- [TAREAS]
1. En el texto sobre La muerte es un relato, ¿con qué prueba se compara la interpretación de ciertos libros?
2. Prosigue el texto sobre La muerte es un relato a partir de su última oración.

- [TEXTO FUENTE]
---

Editorial: Petricor Ediciones
Año: 2022
Género: cuento


La vida de los muertos perdura en la memoria de los vivos.

Cicerón

 

Hay libros cuya interpretación depende, como el test de Rorschach, de cuán profundo sea el universo interior de los lectores, y raras veces la narrativa contemporánea alcanza el grado de heterogeneidad receptiva que ha tenido esta obra. La muerte es un relato, en ese sentido, es una maravillosa anomalía donde la relación que cada quien establece con los cuentos varía de persona a persona.

Mucha gente lee libros con la expectativa implícita de que los conmuevan de cierta forma u obedezcan ciertos parámetros. Yo soy alguien que cree que la buena literatura no te tiene que dar lo que vos estás buscando. Incluso si lo que anhelás es un consuelo o una distracción de lo real. Si vas a abrir el libro de De Micheli queriendo imponer tu criterio de cómo debe narrarse una historia o, en este caso, cómo debe contarse la muerte, casi mejor no hacerlo.

La muerte es un relato es un gran libro, uno que merece ser recordado como una puerta de acceso a una narrativa comprometida con lo humano. No digo esto porque Pablo De Micheli sea un colega o amigo, ni porque yo lo haya editado. Es una lectura que yo puedo defender con uñas y dientes no solo desde el puro gusto sino también desde la argumentación crítica, tanto en lo íntimo como en lo público.

El propio autor reconoció que la recepción de su obra fue ricamente heterogénea, los relatos favoritos de unos eran el aburrimiento o el disgusto de otros y viceversa. La muerte es un relato tuvo tantos recorridos de lectura como lectores, por lo que mi análisis es apenas un croquis de cómo podrías leerlo bajo ciertas aristas.

No creo que esta obra, ni ninguna otra, necesite en sí un alegato o defensa de su propuesta, pero sí preciso desestabilizar o cuestionar esas formas de lectura donde creemos que el libro nos tiene que producir «efectos deseados».

 

EL LUGAR SIN LÍMITES

 

Antes de hablar de lo que escribe, debemos entender desde qué lugar está escribiendo De Micheli. Mejor dicho, bajo qué figura de autor lo está haciendo.

Hoy en día, estamos en una sociedad globalizada donde medimos las acciones menos por sus efectos que por el alcance en los medios masivos de comunicación. En un momento histórico tan crítico, donde una buena experiencia de lectura parece ser sinónimo de una recomendación en Tik Tok con alto engagement, dejarse seducir por las sirenas eléctricas que amenazan con fagocitar tu integridad artística es mucho más fácil de lo que parece. Esto depende de la clase de escritor que uno quiere ser; no es un crimen dejarse devorar por las sirenas, para darles lo que quieren, la carne viva de tu escritura. Es una polémica que ha partido la columna vertebral del siglo XX, y que responde a un contexto donde el rol de escritor ha ganado una autonomía a tal punto que se lo empieza a considerar como un trabajo especializado e incluso jerarquizado, donde existen autores de elite dignos de ser candidatos al Nobel y autores que «por falta de talento o de voluntad» no estuvieron a la altura de una masividad deseada.

---

- [DATOS EXTRAÍDOS]

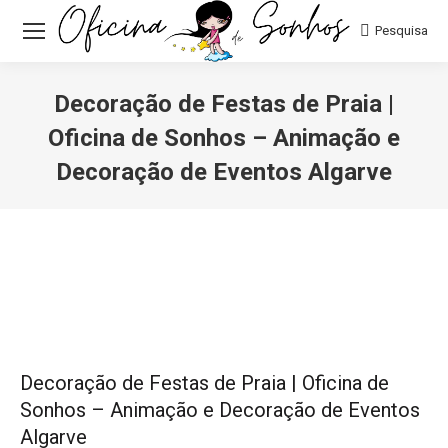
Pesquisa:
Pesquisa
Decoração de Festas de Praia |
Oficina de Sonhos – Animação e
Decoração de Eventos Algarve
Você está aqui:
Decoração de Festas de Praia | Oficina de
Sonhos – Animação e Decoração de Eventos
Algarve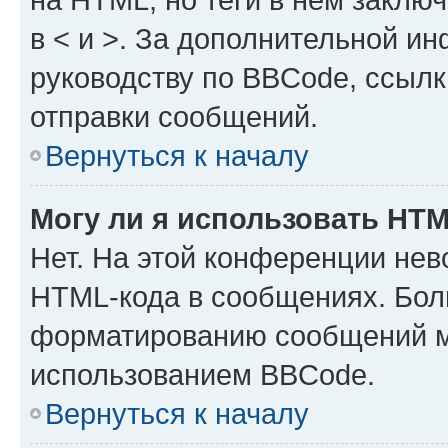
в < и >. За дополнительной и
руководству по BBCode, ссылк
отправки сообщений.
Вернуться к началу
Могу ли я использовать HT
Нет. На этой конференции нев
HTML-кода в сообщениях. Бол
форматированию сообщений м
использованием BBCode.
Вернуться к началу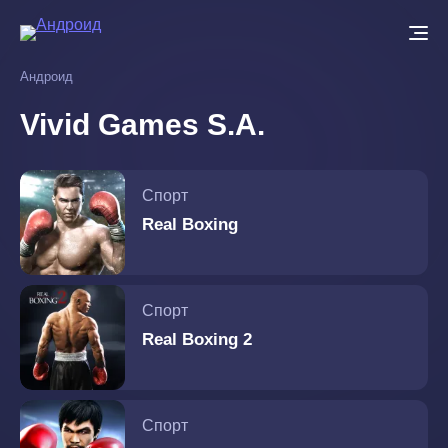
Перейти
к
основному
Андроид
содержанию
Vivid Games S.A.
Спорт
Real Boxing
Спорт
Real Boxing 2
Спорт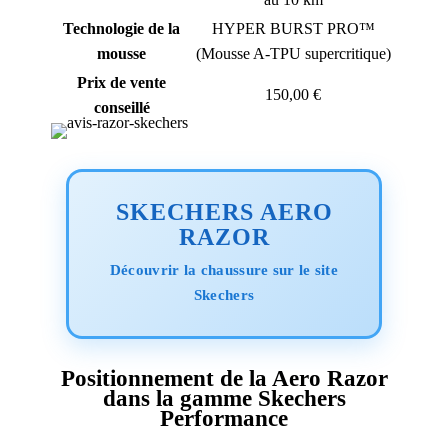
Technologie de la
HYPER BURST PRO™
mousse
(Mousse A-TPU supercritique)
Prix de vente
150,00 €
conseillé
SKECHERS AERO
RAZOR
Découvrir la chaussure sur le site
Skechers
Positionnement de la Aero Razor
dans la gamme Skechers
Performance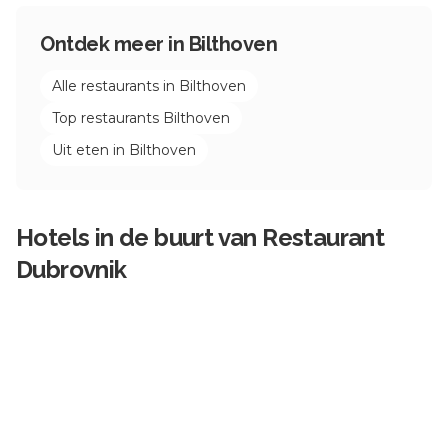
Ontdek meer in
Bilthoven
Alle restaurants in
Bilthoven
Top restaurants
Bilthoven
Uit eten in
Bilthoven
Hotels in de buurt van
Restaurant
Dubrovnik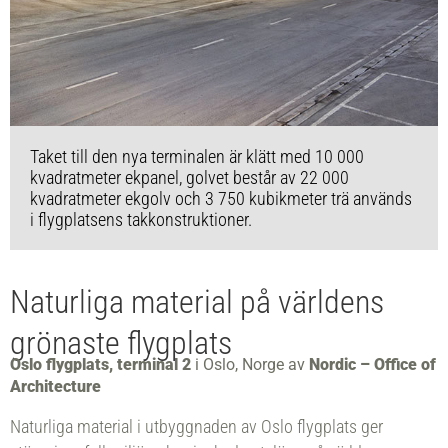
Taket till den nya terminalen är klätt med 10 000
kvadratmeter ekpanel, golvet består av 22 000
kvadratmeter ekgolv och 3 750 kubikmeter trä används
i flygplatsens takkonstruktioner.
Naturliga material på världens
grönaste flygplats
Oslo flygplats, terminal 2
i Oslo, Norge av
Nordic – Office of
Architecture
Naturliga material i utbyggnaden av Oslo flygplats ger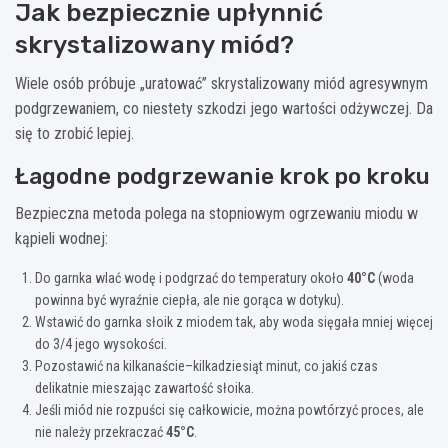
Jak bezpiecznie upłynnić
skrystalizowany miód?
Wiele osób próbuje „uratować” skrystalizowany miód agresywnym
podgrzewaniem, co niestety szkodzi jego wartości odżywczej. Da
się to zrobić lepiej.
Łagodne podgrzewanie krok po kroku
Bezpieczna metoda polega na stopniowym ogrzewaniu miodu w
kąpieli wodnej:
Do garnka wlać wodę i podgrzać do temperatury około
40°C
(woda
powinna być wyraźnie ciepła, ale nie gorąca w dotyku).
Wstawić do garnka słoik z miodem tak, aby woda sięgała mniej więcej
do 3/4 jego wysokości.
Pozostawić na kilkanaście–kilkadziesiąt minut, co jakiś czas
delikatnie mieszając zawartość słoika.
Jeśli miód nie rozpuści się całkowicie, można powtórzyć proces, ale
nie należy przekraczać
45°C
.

---

- [RESPUESTAS POR TAREA]
1. Con el test de Rorschach.

2.
En la vorágine del boom latinoamericano, hubo un autor peruano que dio un último suspiro de tinta, ancho y fatal, antes de quitarse la vida con un disparo en la cabeza. Estoy hablando de José María Arguedas (1911-1969) y su libro El zorro de arriba y el zorro de abajo, en el que dijo lo siguiente:

 

Escribimos por amor, por goce y por necesidad, no por oficio. Eso de planear una novela pensando en que con su venta se ha de ganar honorarios, me parece cosa de gente muy metida en las especializaciones. Yo vivo para escribir, y creo que hay que vivir incondicionalmente para interpretar el caos y el orden.

 

En este extracto, Arguedas polemiza con Julio Cortázar, que ponderando una idea de escritor cosmopolita hizo declaraciones contra el telurismo (regionalismo) al que definió como «estrecho, parroquial y hasta aldeano». Salvaguardando las distancias temporales entre aquella época y el presente de la lectura, me parece pertinente extraer este modelo centro-periferia para contextualizar La muerte es un relato en el tablero de ajedrez de nuestra literatura contemporánea.

En la balanza entre cosmopolitismo y regionalismo, un autor como De Micheli se inclinaría hacia lo «provincial», incluso cuando su narrativa adopta matices urbanos (como «GPS» o «La Noticia»). Porque el principio de construcción que opera en sus textos no es el de un narrador cuyas palabras aspiran a satisfacer las expectativas de un público moderno. Salvo «El cuadro», que pondera de una atmósfera romanticista como condición necesaria para que su trama funcione de la manera en la que fue planteada, los cuentos no se someten al dictamen de un tratamiento convencional del tema de la muerte.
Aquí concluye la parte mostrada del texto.